Please restate, exactly as they appear, only the lines from the one that contains "2016, Prestaciones enfermería: 7008403" to the final line of the entries, with no pictures.
───── SUPPLIED RECORDS
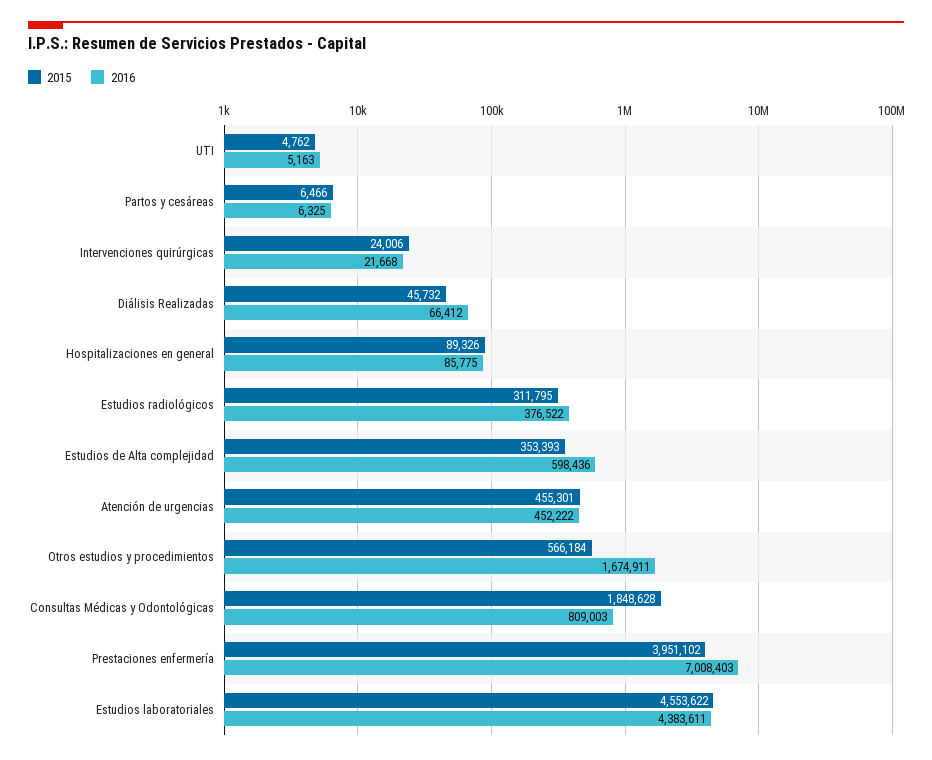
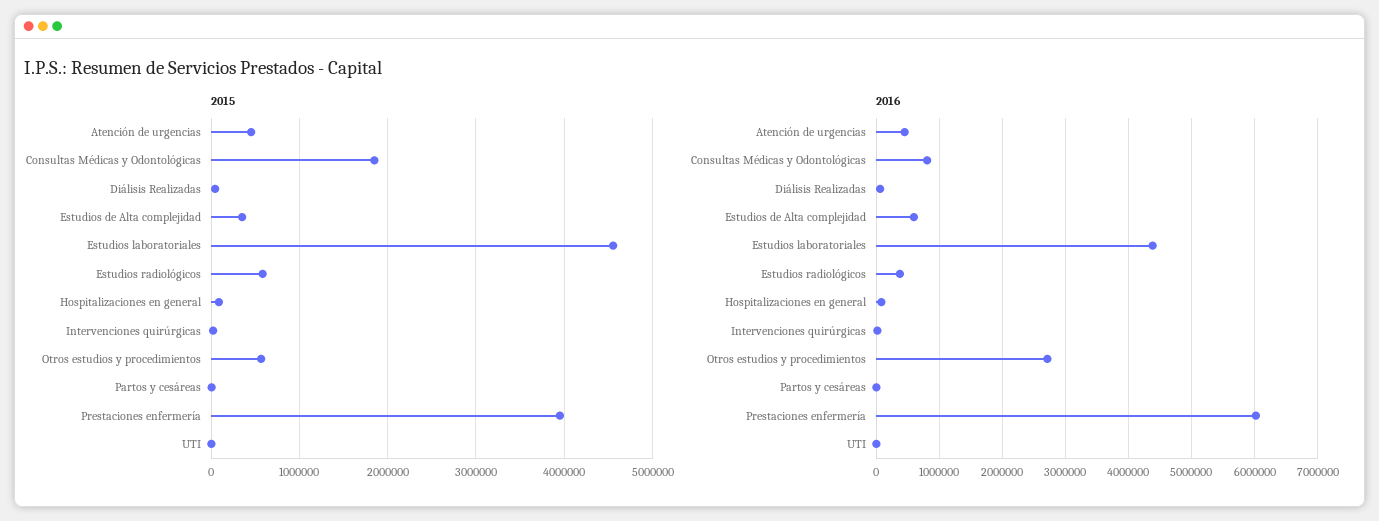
2015, Estudios radiológicos: 311795 -> 600000
2016, Otros estudios y procedimientos: 1674911 -> 2700000
2016, Prestaciones enfermería: 7008403 -> 6000000

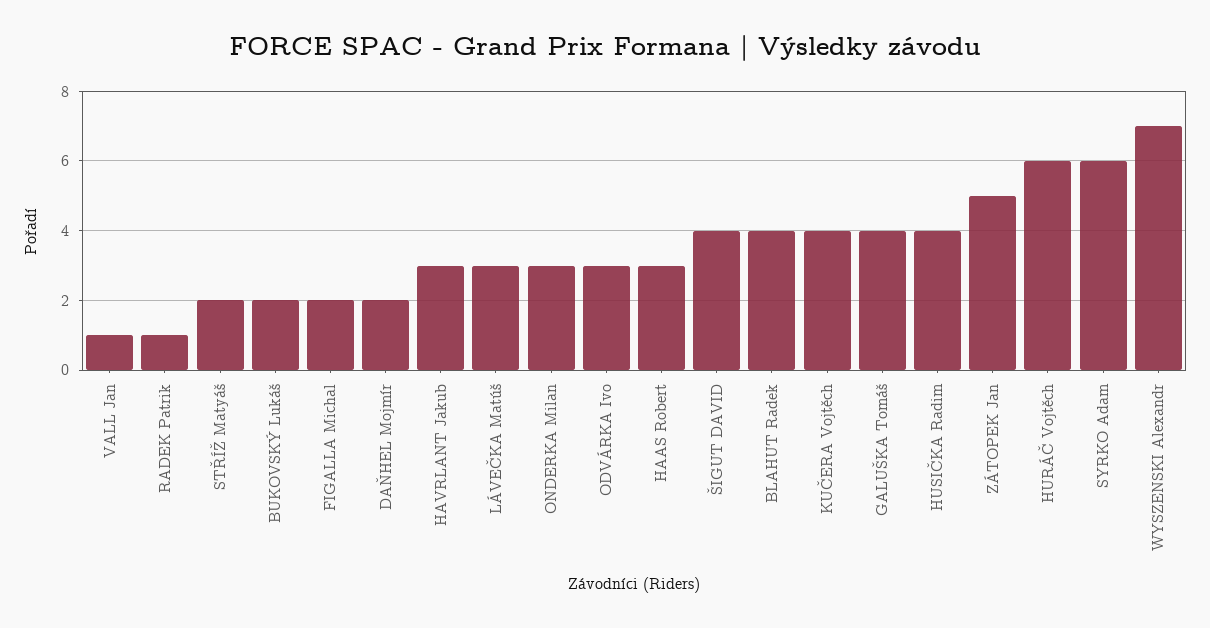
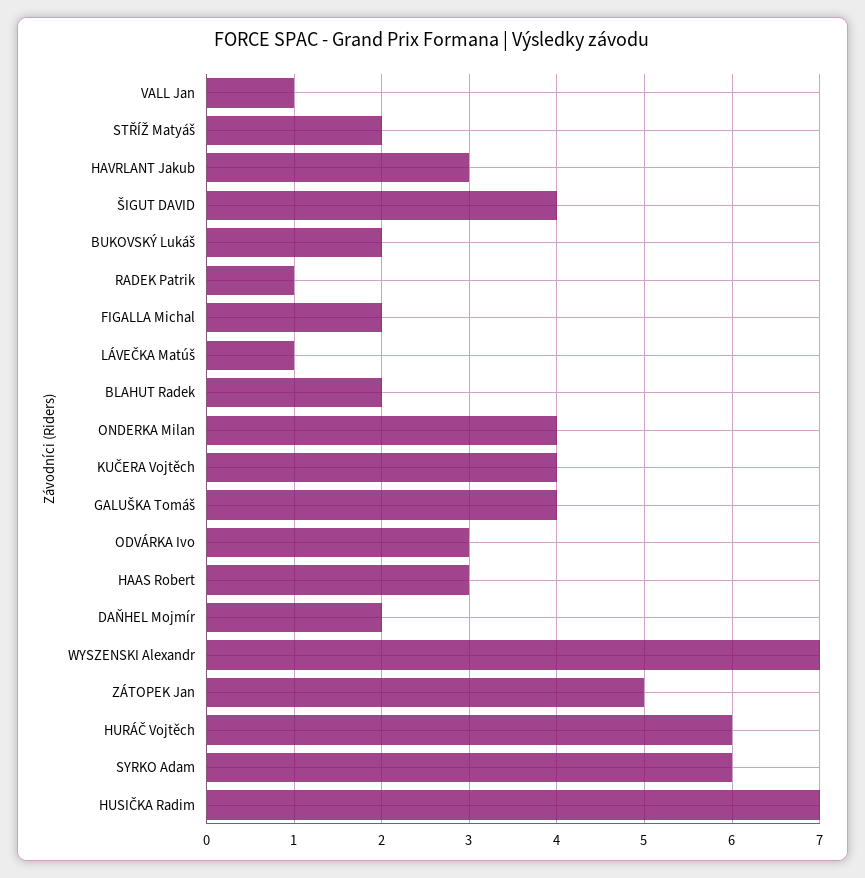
LÁVEČKA Matúš: 3 -> 1
ONDERKA Milan: 3 -> 4
BLAHUT Radek: 4 -> 2
HUSIČKA Radim: 4 -> 7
──────────
• _YOUR RESPONSE_:
2016, Prestaciones enfermería: 7008403 -> 6000000

LÁVEČKA Matúš: 3 -> 1
ONDERKA Milan: 3 -> 4
BLAHUT Radek: 4 -> 2
HUSIČKA Radim: 4 -> 7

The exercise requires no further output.